**WORK TO BE COMPLETED**
Would you show every line from the records that holds "labels"?

DATA PROVIDED Start Marker

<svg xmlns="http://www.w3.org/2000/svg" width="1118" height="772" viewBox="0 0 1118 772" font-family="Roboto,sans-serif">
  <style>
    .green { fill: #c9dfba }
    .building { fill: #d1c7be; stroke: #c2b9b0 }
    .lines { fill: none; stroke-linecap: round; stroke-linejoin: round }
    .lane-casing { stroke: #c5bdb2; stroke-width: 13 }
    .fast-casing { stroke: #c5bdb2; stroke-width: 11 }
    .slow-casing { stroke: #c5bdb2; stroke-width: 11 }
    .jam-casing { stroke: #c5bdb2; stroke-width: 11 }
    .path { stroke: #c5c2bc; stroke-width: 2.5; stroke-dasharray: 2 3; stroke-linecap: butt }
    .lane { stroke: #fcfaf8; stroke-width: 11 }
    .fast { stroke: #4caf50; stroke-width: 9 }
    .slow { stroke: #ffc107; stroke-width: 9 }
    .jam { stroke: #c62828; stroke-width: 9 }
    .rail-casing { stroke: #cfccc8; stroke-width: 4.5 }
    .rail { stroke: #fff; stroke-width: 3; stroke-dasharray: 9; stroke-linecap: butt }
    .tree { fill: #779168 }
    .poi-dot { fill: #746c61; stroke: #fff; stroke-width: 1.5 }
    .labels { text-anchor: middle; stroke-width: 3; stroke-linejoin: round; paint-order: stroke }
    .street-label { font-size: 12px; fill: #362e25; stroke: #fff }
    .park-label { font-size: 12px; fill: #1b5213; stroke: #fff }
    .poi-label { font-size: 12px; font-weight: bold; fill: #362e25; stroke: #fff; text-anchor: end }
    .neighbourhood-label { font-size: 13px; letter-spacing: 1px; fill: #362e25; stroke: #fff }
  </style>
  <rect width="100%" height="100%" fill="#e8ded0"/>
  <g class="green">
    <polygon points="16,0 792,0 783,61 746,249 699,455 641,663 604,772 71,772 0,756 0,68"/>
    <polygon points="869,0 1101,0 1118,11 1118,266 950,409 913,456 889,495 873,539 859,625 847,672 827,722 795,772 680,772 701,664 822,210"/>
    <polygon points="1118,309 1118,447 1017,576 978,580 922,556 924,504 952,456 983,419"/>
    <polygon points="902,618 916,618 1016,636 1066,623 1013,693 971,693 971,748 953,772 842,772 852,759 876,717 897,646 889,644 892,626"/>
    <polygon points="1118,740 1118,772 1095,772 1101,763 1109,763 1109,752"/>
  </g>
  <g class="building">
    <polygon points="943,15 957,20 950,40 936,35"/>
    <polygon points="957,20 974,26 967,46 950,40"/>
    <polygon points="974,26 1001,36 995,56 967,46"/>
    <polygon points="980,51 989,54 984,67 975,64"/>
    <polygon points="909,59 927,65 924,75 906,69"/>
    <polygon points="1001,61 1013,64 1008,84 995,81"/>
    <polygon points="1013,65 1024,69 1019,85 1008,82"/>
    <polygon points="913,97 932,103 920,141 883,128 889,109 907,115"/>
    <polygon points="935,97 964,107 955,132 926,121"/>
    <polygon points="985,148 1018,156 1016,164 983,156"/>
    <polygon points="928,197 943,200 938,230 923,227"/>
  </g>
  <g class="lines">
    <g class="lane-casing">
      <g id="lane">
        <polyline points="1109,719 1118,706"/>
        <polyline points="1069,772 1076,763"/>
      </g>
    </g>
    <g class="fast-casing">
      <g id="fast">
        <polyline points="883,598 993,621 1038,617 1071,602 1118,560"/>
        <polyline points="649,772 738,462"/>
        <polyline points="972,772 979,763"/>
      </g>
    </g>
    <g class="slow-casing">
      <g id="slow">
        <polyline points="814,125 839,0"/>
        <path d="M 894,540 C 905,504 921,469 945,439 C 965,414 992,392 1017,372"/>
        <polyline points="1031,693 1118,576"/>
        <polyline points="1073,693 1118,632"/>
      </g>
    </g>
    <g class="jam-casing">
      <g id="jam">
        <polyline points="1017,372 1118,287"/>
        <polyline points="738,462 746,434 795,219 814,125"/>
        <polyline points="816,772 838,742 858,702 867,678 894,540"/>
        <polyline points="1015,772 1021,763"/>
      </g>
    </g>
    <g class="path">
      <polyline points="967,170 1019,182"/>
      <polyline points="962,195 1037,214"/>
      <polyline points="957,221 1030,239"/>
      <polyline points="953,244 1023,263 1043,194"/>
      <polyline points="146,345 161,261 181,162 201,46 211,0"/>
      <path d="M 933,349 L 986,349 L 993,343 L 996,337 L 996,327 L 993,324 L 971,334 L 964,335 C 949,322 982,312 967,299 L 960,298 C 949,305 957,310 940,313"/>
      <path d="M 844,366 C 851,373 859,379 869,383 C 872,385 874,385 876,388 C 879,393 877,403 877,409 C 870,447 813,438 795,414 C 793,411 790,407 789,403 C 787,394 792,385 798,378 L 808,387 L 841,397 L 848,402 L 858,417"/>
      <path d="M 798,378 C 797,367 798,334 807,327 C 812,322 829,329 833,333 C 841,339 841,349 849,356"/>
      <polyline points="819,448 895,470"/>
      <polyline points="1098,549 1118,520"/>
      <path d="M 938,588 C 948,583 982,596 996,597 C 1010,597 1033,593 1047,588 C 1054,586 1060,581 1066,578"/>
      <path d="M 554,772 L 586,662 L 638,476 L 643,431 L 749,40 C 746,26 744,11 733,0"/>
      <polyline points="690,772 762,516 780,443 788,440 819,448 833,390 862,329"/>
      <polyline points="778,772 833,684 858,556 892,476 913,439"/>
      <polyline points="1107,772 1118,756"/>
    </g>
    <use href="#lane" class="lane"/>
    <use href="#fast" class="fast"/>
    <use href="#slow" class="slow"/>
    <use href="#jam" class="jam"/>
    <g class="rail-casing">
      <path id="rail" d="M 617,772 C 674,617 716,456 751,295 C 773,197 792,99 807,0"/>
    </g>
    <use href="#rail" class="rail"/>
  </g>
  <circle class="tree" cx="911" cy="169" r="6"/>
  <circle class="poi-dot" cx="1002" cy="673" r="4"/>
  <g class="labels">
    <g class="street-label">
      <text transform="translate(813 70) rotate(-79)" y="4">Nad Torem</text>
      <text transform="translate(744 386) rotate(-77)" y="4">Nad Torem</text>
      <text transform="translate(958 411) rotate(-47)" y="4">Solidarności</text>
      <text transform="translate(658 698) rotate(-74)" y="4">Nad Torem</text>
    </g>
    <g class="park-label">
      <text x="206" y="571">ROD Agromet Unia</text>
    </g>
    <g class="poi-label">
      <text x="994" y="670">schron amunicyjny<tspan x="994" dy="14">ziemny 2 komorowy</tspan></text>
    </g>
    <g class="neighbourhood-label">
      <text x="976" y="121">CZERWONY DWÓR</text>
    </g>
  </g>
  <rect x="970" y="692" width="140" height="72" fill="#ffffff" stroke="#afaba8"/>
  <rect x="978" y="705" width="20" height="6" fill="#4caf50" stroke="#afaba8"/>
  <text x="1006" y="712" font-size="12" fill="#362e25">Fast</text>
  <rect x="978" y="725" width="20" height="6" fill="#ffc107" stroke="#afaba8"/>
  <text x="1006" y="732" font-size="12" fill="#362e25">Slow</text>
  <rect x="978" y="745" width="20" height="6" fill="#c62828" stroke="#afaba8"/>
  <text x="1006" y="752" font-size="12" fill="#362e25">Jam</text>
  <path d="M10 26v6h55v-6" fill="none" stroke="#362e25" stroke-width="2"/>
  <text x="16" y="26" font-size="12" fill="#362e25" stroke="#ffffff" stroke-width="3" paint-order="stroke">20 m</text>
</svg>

DATA PROVIDED End Marker

**EXERCISE OUTPUT**
    .labels { text-anchor: middle; stroke-width: 3; stroke-linejoin: round; paint-order: stroke }
  <g class="labels">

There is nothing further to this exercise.